____ Records for this task

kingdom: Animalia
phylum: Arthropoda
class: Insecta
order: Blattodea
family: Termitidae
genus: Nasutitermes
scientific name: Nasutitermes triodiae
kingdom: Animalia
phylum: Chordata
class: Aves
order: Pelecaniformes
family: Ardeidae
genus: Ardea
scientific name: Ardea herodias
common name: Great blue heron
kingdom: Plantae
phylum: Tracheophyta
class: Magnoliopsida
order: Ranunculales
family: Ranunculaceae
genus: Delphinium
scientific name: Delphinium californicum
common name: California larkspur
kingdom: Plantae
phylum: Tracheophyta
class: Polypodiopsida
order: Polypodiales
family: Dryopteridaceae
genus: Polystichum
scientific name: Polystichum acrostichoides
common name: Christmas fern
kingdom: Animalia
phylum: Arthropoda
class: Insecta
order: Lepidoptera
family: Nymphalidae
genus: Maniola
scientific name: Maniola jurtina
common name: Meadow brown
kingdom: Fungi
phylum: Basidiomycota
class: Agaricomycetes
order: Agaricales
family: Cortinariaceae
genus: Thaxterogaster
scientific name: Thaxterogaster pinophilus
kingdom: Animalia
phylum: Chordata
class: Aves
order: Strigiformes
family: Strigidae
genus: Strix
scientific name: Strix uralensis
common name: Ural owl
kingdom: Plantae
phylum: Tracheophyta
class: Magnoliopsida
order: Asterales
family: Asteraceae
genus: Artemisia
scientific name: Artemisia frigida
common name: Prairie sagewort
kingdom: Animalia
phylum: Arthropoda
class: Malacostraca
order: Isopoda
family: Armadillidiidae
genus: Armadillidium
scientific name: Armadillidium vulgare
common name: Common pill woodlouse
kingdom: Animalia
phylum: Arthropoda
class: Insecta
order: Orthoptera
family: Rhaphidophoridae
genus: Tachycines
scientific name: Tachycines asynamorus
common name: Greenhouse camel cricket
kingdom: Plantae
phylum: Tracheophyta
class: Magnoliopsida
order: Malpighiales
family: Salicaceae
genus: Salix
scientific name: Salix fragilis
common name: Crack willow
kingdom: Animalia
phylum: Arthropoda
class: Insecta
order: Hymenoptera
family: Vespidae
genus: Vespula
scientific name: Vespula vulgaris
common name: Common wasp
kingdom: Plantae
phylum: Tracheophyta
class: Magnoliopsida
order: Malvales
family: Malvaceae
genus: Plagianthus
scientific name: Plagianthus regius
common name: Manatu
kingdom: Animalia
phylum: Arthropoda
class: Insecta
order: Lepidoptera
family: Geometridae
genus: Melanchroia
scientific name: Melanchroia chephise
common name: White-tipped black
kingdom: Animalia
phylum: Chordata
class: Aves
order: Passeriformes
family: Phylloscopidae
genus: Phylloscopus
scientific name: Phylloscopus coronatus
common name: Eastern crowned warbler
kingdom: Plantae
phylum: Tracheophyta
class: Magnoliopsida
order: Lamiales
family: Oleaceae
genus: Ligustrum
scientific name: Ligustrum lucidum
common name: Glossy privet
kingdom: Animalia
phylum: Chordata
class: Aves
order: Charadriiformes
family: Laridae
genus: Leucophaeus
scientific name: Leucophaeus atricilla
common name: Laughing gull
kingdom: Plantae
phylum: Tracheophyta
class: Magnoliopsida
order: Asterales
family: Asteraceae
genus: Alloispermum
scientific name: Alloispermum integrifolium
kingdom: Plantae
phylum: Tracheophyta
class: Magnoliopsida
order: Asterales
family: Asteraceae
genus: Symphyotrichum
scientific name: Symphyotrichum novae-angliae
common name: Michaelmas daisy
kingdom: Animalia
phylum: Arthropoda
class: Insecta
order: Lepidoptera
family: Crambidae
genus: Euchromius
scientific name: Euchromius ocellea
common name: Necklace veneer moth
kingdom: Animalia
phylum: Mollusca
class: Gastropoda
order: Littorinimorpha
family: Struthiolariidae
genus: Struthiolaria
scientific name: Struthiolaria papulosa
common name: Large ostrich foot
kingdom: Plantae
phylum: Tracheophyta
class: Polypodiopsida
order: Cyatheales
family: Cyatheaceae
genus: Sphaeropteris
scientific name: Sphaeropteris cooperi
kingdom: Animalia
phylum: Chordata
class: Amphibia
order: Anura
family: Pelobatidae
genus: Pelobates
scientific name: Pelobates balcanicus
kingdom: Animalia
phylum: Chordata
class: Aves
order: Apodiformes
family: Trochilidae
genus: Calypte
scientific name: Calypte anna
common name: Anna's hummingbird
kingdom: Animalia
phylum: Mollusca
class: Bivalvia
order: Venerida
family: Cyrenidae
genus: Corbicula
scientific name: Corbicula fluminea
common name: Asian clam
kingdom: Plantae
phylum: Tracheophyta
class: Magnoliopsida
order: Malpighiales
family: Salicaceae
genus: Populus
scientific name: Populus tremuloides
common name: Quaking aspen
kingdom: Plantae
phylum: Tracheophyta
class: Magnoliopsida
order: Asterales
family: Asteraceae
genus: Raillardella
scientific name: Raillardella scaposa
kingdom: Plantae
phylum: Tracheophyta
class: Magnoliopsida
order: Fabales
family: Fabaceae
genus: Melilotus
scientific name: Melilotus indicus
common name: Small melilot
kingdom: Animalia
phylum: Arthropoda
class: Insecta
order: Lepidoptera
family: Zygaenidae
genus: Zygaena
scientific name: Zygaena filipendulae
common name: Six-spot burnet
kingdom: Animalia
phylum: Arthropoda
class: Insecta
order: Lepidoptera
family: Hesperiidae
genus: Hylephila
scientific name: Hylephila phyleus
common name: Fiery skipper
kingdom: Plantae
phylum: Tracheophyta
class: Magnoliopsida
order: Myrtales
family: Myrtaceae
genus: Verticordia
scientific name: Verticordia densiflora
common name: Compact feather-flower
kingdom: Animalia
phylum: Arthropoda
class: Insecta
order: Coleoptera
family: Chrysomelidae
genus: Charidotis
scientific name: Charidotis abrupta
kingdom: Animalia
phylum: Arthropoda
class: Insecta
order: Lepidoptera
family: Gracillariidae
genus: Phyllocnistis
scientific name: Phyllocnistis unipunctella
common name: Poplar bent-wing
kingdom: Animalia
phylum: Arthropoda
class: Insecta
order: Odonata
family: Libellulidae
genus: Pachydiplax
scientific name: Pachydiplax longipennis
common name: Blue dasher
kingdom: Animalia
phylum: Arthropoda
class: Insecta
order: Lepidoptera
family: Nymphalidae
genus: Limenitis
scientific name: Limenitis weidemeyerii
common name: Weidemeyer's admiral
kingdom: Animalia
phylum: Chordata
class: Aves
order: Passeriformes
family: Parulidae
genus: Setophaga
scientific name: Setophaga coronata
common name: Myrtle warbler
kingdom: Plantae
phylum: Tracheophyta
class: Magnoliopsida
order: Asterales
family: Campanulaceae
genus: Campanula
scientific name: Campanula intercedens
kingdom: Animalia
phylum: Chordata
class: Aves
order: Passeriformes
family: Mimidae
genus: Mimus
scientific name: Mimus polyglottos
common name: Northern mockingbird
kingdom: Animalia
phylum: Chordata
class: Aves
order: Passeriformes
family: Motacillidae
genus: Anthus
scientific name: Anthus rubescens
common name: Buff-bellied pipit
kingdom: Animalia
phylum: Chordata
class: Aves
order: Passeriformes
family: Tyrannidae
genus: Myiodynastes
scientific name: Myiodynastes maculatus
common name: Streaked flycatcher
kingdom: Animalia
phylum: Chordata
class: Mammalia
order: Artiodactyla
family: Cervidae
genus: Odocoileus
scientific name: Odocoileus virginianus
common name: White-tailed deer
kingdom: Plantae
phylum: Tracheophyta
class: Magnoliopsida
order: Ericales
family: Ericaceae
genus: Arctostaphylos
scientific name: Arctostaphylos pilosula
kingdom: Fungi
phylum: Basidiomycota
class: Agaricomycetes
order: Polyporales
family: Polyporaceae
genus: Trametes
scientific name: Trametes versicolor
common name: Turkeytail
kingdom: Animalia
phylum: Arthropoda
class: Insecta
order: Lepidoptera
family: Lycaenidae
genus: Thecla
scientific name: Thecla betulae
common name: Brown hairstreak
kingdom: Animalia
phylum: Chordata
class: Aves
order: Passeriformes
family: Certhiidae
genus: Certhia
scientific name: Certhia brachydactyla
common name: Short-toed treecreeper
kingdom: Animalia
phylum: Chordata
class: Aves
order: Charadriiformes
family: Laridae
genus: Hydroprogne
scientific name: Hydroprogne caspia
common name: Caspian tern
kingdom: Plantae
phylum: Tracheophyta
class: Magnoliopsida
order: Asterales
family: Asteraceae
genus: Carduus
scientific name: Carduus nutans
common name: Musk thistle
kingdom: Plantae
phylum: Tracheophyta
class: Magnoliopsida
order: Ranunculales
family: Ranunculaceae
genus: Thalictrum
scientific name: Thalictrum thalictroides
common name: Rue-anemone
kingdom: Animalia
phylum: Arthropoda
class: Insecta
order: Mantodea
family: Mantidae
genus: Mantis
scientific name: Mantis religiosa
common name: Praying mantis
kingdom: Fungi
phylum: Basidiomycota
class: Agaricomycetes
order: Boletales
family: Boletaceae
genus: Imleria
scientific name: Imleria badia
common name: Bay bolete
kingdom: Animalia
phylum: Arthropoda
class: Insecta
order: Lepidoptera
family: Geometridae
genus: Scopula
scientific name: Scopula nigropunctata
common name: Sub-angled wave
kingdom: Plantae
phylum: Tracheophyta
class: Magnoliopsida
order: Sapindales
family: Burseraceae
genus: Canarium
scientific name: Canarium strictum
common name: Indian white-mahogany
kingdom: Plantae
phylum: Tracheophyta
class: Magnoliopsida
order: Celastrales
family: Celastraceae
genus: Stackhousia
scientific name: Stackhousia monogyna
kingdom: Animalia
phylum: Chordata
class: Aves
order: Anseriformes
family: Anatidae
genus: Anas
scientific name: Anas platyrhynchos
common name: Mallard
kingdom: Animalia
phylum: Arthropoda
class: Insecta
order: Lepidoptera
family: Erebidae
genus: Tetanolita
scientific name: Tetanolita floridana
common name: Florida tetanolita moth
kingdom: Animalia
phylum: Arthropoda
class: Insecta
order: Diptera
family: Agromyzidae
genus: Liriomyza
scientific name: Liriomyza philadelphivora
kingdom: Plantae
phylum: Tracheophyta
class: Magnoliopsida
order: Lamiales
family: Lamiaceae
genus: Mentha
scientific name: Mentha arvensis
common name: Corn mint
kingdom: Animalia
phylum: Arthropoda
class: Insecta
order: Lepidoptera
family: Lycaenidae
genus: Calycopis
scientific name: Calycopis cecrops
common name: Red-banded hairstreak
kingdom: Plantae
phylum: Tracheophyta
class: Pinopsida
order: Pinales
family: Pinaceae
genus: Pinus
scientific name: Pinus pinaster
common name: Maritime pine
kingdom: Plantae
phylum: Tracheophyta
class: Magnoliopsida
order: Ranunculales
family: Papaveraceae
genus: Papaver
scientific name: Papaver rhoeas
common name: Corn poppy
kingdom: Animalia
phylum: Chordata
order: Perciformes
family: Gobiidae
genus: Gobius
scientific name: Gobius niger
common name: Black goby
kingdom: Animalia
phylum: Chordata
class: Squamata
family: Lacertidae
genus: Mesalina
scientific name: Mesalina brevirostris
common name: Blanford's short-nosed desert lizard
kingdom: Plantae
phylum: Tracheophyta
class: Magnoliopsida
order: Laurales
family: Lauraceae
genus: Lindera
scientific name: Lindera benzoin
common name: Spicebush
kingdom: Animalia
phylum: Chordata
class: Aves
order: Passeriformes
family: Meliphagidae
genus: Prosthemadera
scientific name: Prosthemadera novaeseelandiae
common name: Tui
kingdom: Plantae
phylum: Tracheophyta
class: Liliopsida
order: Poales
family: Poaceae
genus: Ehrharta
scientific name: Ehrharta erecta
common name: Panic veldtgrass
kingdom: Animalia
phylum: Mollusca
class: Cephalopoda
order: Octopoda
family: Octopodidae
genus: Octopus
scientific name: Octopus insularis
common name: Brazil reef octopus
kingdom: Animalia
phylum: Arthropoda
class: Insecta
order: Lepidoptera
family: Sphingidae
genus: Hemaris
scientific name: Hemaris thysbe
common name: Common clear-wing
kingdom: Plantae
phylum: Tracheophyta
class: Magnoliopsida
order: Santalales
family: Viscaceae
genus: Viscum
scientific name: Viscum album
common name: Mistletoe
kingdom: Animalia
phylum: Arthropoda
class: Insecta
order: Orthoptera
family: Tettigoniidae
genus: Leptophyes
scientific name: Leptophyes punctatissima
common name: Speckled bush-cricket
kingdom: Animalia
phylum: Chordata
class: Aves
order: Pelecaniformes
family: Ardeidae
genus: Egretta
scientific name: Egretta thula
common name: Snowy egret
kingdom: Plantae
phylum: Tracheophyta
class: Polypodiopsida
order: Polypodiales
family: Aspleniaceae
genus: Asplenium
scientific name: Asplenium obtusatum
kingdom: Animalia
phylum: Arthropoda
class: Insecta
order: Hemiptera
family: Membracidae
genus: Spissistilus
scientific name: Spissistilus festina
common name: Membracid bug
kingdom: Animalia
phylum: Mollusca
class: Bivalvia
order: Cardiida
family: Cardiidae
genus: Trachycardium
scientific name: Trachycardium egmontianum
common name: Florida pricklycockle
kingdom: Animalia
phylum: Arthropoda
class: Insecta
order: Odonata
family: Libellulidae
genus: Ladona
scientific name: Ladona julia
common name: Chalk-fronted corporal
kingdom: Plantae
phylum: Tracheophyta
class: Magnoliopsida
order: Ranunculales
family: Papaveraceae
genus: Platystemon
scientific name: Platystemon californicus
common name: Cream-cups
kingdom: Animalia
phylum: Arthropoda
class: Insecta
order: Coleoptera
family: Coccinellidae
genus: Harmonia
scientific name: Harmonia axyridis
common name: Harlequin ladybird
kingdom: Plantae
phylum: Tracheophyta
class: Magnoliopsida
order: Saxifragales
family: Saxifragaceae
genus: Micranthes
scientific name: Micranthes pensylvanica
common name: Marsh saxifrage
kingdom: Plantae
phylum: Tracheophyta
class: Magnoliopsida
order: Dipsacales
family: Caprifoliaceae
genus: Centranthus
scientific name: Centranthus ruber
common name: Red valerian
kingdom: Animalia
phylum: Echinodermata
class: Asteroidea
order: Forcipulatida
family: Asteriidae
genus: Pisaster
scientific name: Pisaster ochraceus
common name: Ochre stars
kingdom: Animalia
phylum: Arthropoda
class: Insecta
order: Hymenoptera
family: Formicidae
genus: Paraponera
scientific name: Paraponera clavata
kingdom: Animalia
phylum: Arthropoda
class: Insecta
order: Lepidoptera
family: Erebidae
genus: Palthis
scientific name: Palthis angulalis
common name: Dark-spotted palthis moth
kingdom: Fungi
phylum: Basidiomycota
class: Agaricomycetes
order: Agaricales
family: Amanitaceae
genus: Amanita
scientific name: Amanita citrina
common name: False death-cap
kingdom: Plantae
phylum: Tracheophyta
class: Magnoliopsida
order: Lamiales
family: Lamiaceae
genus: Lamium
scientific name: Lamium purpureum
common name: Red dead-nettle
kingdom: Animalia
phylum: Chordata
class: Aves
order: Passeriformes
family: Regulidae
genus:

________

Written request -> Rewrite the lines starting at the one containing "scientific name: Struthiolaria papulosa" and ending at the one containing "order: Myrtales", substituting "vernacular name" for "common name" and leaving everything else unchanged.

Expected answer ->
scientific name: Struthiolaria papulosa
vernacular name: Large ostrich foot
kingdom: Plantae
phylum: Tracheophyta
class: Polypodiopsida
order: Cyatheales
family: Cyatheaceae
genus: Sphaeropteris
scientific name: Sphaeropteris cooperi
kingdom: Animalia
phylum: Chordata
class: Amphibia
order: Anura
family: Pelobatidae
genus: Pelobates
scientific name: Pelobates balcanicus
kingdom: Animalia
phylum: Chordata
class: Aves
order: Apodiformes
family: Trochilidae
genus: Calypte
scientific name: Calypte anna
vernacular name: Anna's hummingbird
kingdom: Animalia
phylum: Mollusca
class: Bivalvia
order: Venerida
family: Cyrenidae
genus: Corbicula
scientific name: Corbicula fluminea
vernacular name: Asian clam
kingdom: Plantae
phylum: Tracheophyta
class: Magnoliopsida
order: Malpighiales
family: Salicaceae
genus: Populus
scientific name: Populus tremuloides
vernacular name: Quaking aspen
kingdom: Plantae
phylum: Tracheophyta
class: Magnoliopsida
order: Asterales
family: Asteraceae
genus: Raillardella
scientific name: Raillardella scaposa
kingdom: Plantae
phylum: Tracheophyta
class: Magnoliopsida
order: Fabales
family: Fabaceae
genus: Melilotus
scientific name: Melilotus indicus
vernacular name: Small melilot
kingdom: Animalia
phylum: Arthropoda
class: Insecta
order: Lepidoptera
family: Zygaenidae
genus: Zygaena
scientific name: Zygaena filipendulae
vernacular name: Six-spot burnet
kingdom: Animalia
phylum: Arthropoda
class: Insecta
order: Lepidoptera
family: Hesperiidae
genus: Hylephila
scientific name: Hylephila phyleus
vernacular name: Fiery skipper
kingdom: Plantae
phylum: Tracheophyta
class: Magnoliopsida
order: Myrtales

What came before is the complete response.